Economic activity in the United States has grown only moderately in recent weeks, and a growing number of Federal Reserve districts have seen employment decline as a surge in coronavirus cases has led to more closures companies, the US central bank said on Wednesday.
In the Federal Reserve’s (commonly known as the Fed) latest Beige Book report, a collection of anecdotes from companies across the country, Fed officials revealed how the pandemic’s footprint varied by region and by region. sector, the rise in infections having dampened the optimism promised by the arrival of vaccines against the coronavirus.
Indeed, the vaccine launch has been a frequently cited source of optimism in many of the Fed’s 12 regional districts, with 10 mentions in the report, twice the number in the previous beige book published in early December.
“While the prospect of COVID-19 vaccines has bolstered business optimism for 2021 growth, this has been tempered by concern over the recent resurgence of the virus and its implications for near-term business conditions,” he said. the Fed noted in the report.
The report was the first since last May to show an outright drop in activity in some Fed districts.
While contacts in most countries reported economic gains, the Districts of New York and Philadelphia said activity had weakened and the District of Cleveland reported a loss of momentum due to the increased infections. The districts of St. Louis and Kansas City reported little change.
A majority of the Fed districts said employment increased, although the pace was slow. Even more troubling, “an increasing number of districts have reported declining employment levels” since the compilation of the previous beige book.
The manufacturing, construction and transportation industries continued to create jobs, but the report states that “contacts in the leisure and hospitality sectors have reported further job cuts due to measures more stringent containment “.
Adapt to a new environment
The US economy shed 140,000 jobs in December as the country faced an upsurge in COVID-19 infections, the first job loss in eight months and a sign that the economic recovery could lose momentum.
As difficult as the environment is for many consumer-focused businesses, the report also pointed out that some of them are adjusting to a rapidly changing COVID-19 operating environment.
In the Fed’s Boston District, for example, a clothing retailer reported that store foot traffic was still down 30% from the previous year, but year-to-year sales were other in November were up about 5% due to strength in online shopping and other factors.
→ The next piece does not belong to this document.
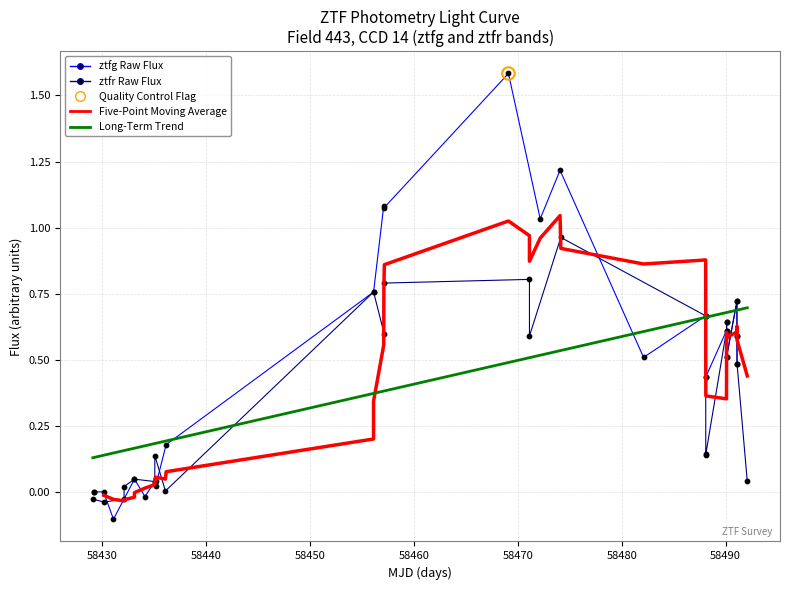

Which series reaches the minimum Y coordinate?

ztfg_flux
“With modest increases in sales throughout 2020, this retailer made larger profits due to lower store operating costs and smaller promotions than in recent years,” the report says.
Analysts and Fed officials also say there is reason to believe the economy could rebound in the second half of 2021, supported by the release of coronavirus vaccines and a new wave of government aid linked to the pandemic.
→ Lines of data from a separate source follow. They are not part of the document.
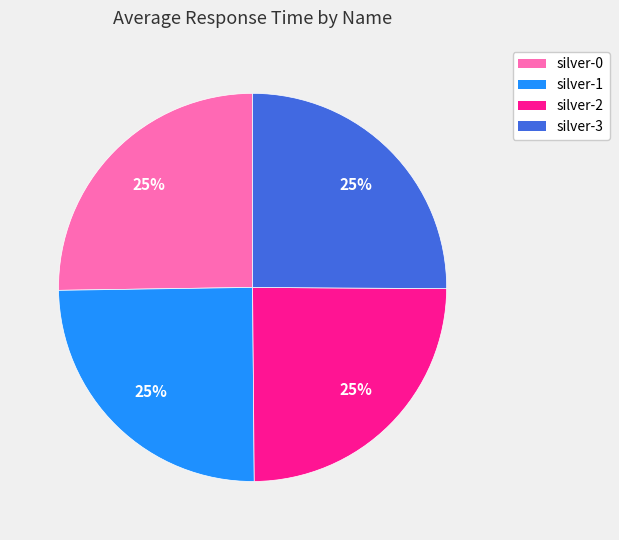

To the nearest percent, what portion does silver-3 represent?

25%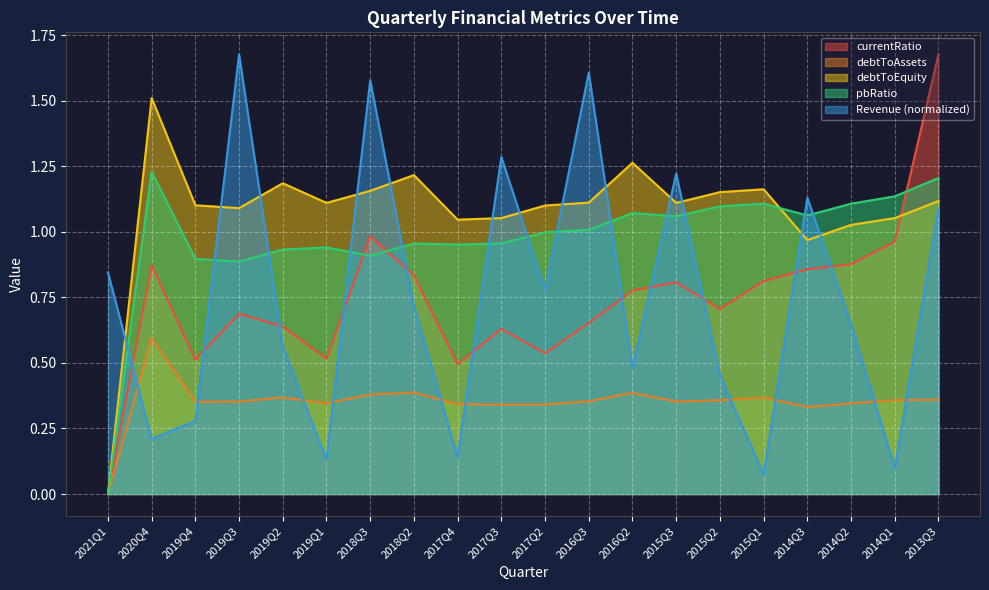

Reading left to right, list all the values displayed in this chart.

Revenue: 0.8	0.2	0.3	1.7	0.6	0.1	1.6	0.7	0.1	1.3	0.8	1.6	0.5	1.2	0.5	0.1	1.1	0.6	0.1	1.1
currentRatio: 0.0	0.9	0.5	0.7	0.6	0.5	1.0	0.8	0.5	0.6	0.5	0.7	0.8	0.8	0.7	0.8	0.9	0.9	1.0	1.7
debtToAssets: 0.0	0.6	0.4	0.4	0.4	0.3	0.4	0.4	0.3	0.3	0.3	0.4	0.4	0.4	0.4	0.4	0.3	0.3	0.4	0.4
debtToEquity: 0.0	1.5	1.1	1.1	1.2	1.1	1.2	1.2	1.0	1.1	1.1	1.1	1.3	1.1	1.2	1.2	1.0	1.0	1.1	1.1
pbRatio: 0.0	1.2	0.9	0.9	0.9	0.9	0.9	1.0	1.0	1.0	1.0	1.0	1.1	1.1	1.1	1.1	1.1	1.1	1.1	1.2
A $ 900 billion relief package adopted in late December is expected to help support the economy until northern hemisphere spring and expectations are high. President-elect Joe Biden’s new administration will step up the stimulus and step up. efforts to combat the virus.
Beyond increasing expectations for economic growth this year, the vaccine launch may already help specific parts of the economy, given the specific cold storage needs needed to prevent vaccines from spoiling. Some ethanol producers have been “aided by the growing demand for byproducts such as carbon dioxide for dry ice,” the Chicago District Fed reported.
Fed officials reiterated their pledge to keep short-term interest rates low and to keep central bank asset purchases until the economy is on a more stable footing. The next Fed policy meeting is scheduled for January 26-27.
The Beige Book was prepared at the San Francisco Fed based on information gathered on or before January 4, 2021.